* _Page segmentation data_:
»»

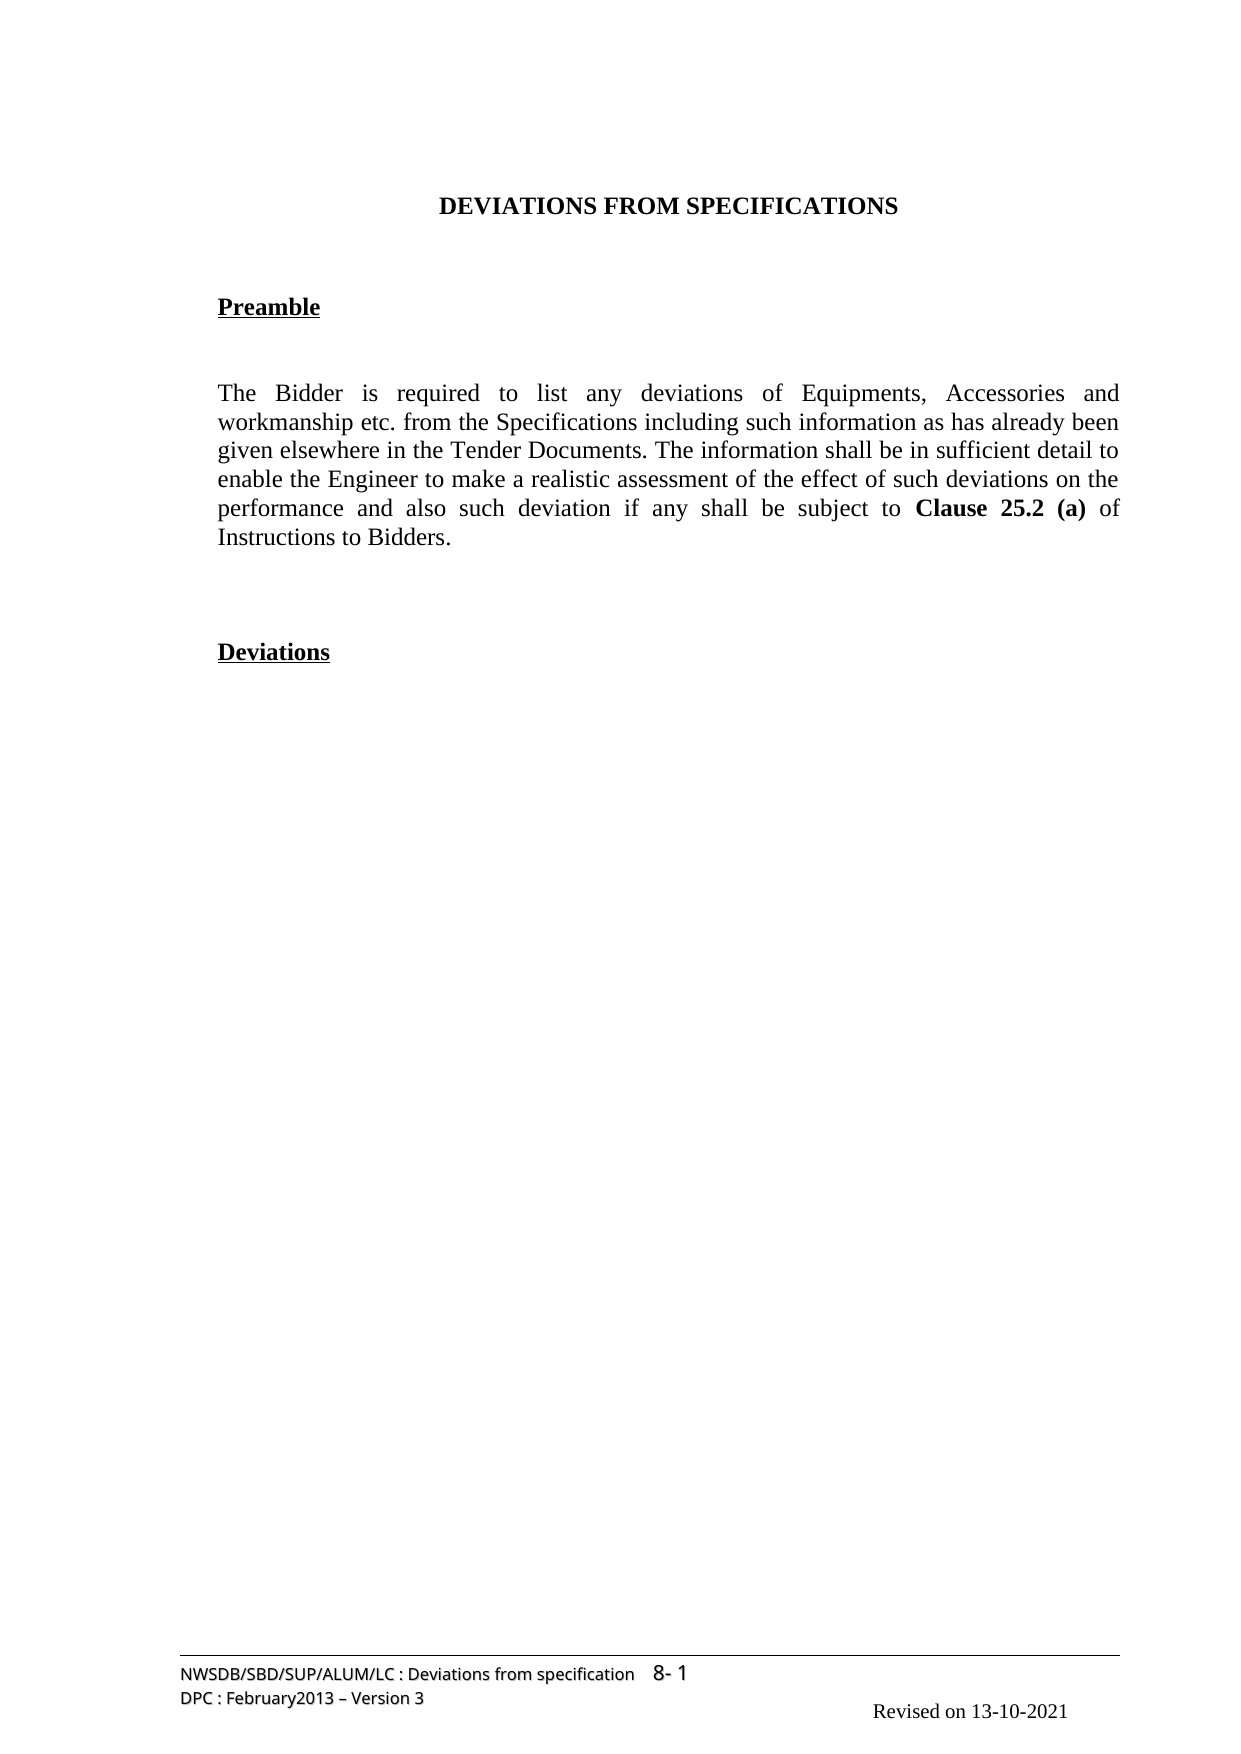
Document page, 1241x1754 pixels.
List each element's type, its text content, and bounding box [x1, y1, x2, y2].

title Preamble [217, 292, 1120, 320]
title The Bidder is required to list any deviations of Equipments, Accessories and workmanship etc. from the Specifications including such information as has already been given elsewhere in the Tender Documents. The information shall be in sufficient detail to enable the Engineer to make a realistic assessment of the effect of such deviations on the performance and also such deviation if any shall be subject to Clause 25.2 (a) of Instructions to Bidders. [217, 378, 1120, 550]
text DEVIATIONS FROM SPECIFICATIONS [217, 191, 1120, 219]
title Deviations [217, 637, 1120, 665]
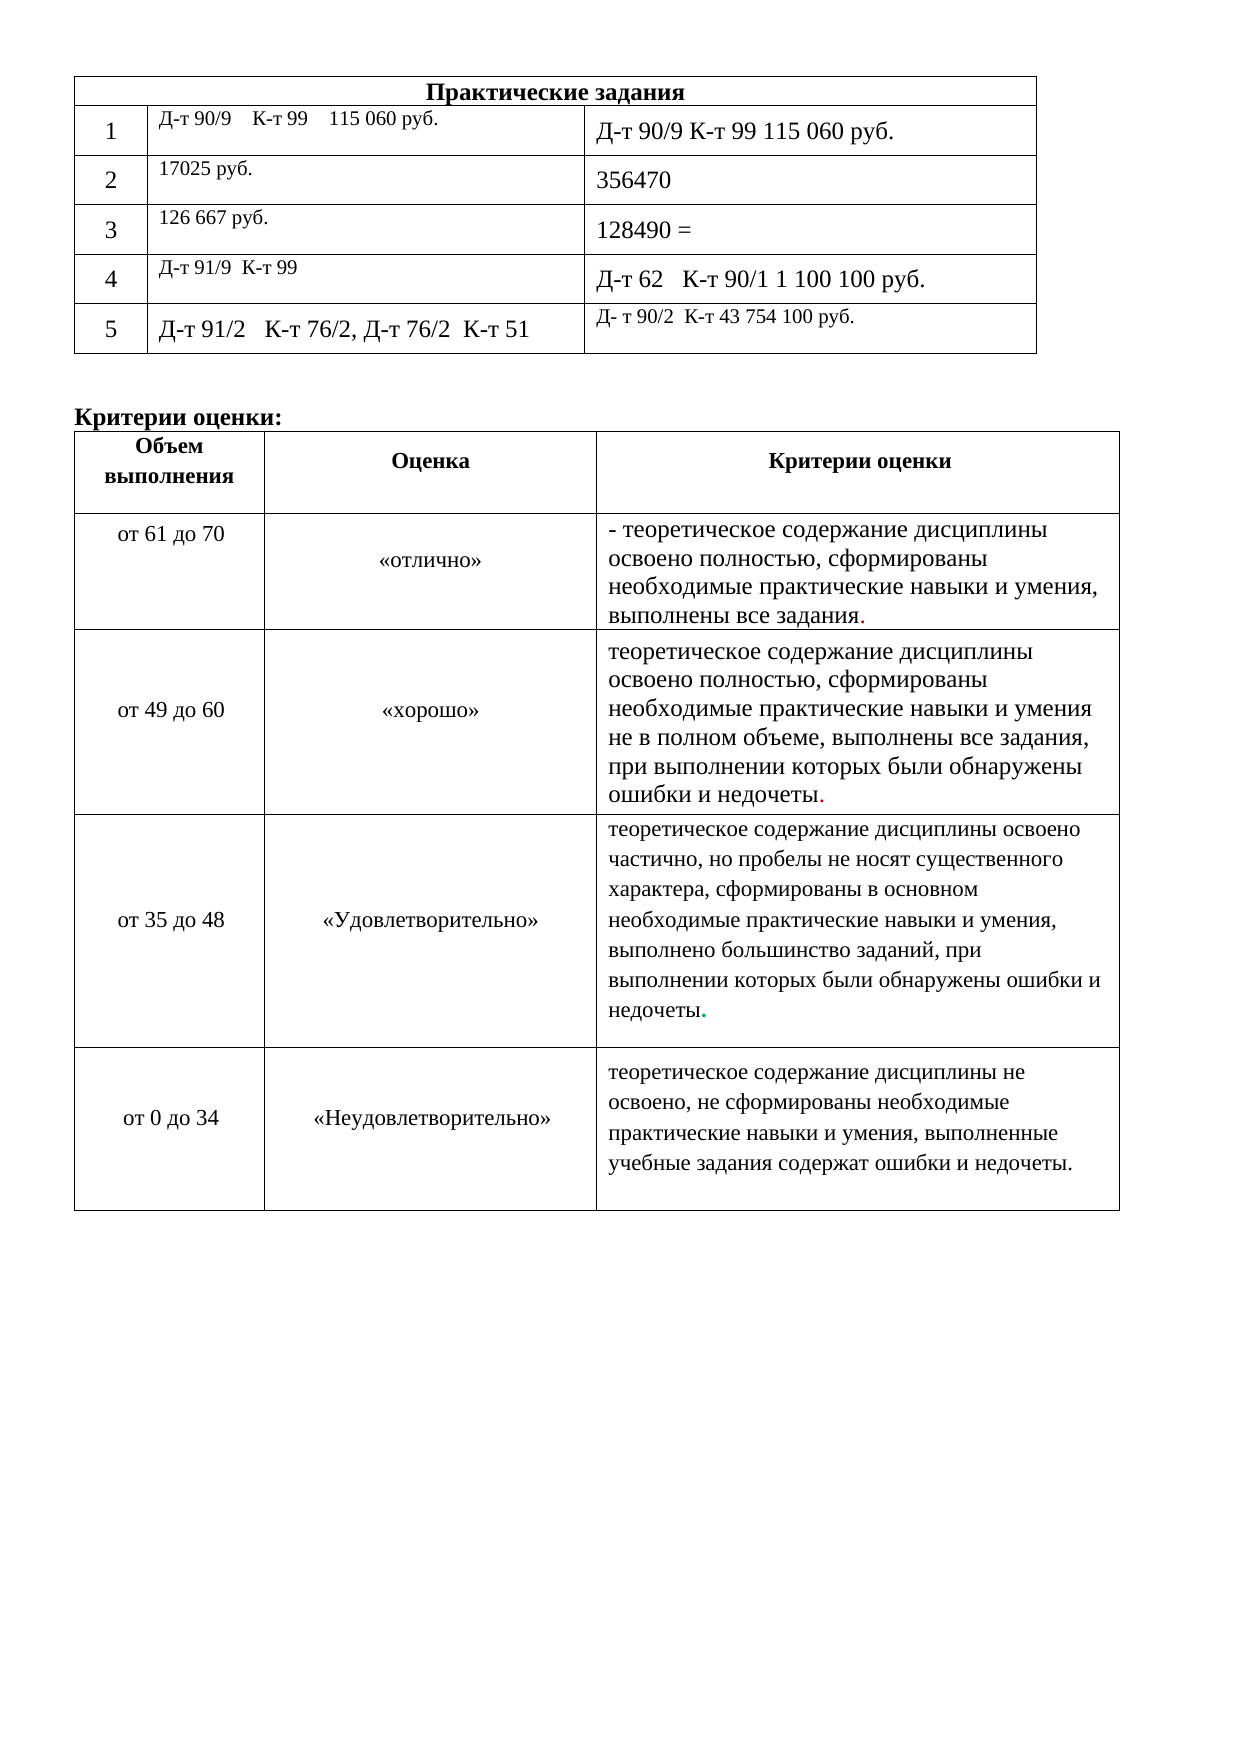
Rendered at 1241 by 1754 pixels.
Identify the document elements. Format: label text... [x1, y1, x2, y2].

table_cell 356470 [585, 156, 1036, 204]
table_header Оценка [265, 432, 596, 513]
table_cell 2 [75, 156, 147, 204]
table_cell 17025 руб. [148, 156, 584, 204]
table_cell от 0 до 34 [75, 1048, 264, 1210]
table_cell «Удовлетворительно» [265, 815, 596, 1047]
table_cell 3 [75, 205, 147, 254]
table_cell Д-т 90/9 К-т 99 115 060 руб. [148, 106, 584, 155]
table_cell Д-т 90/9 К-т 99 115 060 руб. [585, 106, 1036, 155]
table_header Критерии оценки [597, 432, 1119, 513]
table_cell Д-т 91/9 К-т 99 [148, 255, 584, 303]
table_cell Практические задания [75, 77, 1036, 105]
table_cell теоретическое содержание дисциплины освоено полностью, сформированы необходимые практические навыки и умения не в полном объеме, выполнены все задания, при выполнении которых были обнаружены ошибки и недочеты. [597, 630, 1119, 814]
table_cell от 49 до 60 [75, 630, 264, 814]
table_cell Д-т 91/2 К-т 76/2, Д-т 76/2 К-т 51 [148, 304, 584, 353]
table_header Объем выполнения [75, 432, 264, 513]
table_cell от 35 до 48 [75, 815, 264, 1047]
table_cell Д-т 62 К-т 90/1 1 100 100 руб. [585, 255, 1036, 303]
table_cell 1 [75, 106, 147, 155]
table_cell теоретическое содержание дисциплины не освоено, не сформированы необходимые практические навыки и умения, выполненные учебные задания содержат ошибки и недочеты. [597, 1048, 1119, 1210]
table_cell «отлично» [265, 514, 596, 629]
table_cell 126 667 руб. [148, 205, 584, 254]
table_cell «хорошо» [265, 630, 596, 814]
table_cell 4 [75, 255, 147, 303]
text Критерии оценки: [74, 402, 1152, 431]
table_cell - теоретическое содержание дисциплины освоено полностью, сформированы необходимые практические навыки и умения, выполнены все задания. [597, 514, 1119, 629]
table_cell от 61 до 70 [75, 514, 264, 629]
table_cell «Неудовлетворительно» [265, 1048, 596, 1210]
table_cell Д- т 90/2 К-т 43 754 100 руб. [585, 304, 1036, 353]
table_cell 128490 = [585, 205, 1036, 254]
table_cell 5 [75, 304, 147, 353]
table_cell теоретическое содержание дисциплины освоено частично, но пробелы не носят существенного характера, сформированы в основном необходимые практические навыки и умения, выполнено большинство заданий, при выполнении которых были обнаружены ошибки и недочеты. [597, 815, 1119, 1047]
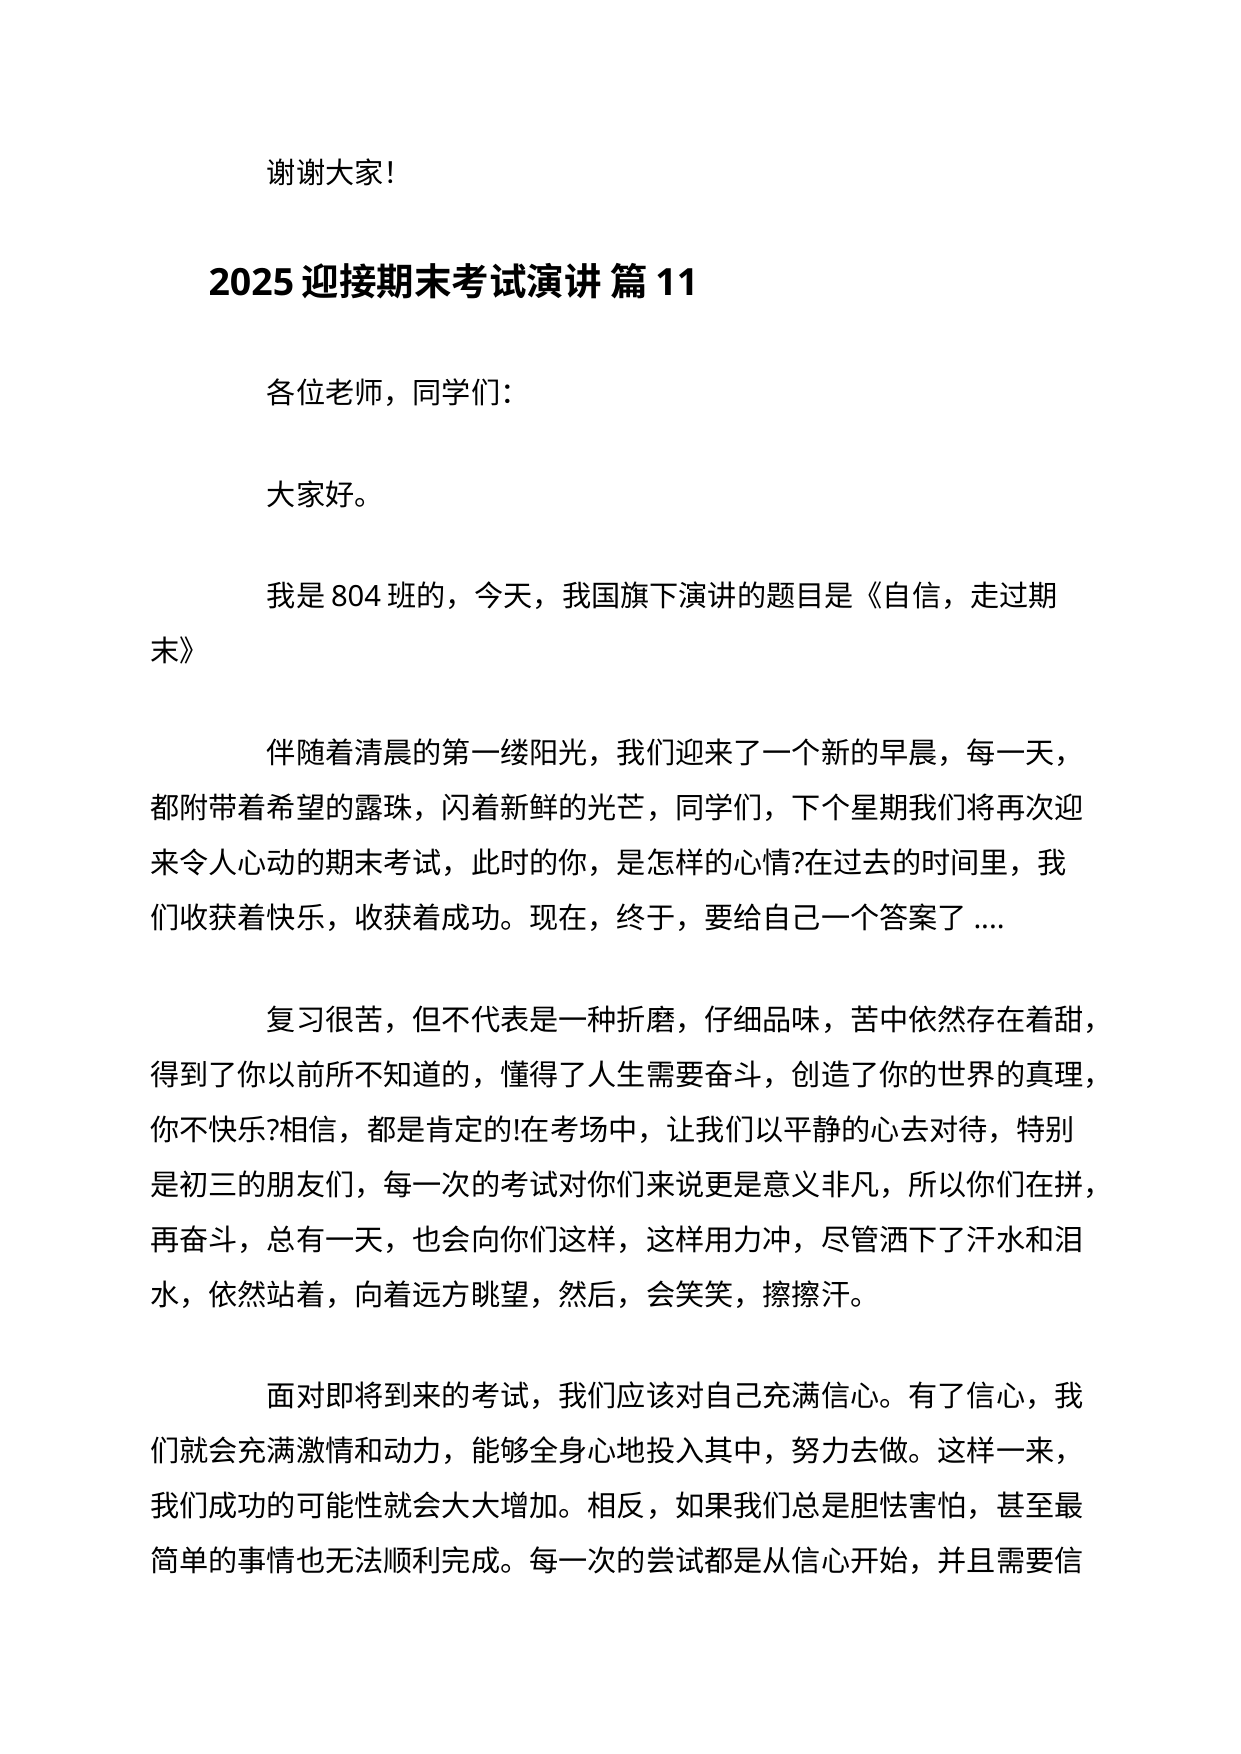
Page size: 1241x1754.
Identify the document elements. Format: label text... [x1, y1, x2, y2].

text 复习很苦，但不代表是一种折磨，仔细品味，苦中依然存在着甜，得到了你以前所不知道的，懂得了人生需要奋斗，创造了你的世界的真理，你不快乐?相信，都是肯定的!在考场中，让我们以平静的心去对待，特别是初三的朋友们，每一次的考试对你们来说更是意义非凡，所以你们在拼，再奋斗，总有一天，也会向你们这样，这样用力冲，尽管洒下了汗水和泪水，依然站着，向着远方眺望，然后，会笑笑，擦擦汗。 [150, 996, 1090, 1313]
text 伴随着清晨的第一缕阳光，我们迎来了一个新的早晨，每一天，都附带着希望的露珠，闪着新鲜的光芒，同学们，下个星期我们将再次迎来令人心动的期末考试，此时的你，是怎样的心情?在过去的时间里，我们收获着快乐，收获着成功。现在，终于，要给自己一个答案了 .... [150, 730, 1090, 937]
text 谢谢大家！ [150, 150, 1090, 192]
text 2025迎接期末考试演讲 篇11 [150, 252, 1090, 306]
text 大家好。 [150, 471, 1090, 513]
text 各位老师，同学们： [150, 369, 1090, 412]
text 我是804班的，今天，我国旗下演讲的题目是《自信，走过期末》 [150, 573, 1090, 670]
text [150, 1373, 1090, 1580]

««

* _ACTIVITY_: Where a line of the data above includes the string "выполнены", pull it out.

* _ANSWER BOX_:
table_cell теоретическое содержание дисциплины освоено полностью, сформированы необходимые практические навыки и умения не в полном объеме, выполнены все задания, при выполнении которых были обнаружены ошибки и недочеты. [597, 630, 1119, 814]
table_cell - теоретическое содержание дисциплины освоено полностью, сформированы необходимые практические навыки и умения, выполнены все задания. [597, 514, 1119, 629]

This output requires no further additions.